→ Task details: Only the lines of the data holding the string "Tersedia" need to be returned.

→ Excerpted records:

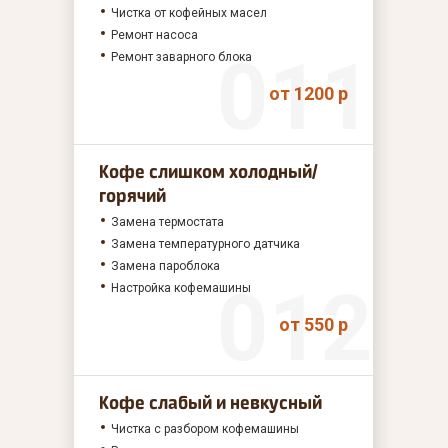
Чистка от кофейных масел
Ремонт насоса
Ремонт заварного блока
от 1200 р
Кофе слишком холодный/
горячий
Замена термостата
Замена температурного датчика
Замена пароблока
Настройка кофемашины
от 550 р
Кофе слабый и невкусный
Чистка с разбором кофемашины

---

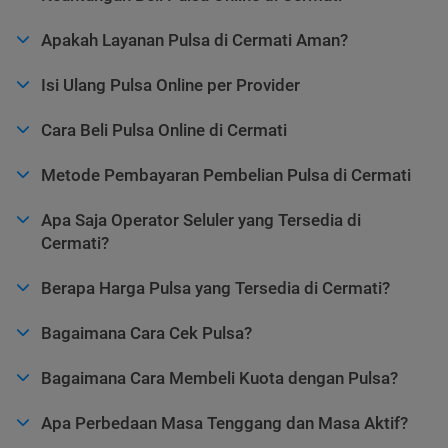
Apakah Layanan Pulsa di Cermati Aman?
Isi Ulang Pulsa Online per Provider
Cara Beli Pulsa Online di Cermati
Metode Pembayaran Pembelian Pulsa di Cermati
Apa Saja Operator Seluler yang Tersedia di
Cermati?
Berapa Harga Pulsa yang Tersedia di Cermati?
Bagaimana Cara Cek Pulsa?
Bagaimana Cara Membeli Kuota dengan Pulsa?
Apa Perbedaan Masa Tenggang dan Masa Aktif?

→ Answer to the exercise:
Apa Saja Operator Seluler yang Tersedia di
Berapa Harga Pulsa yang Tersedia di Cermati?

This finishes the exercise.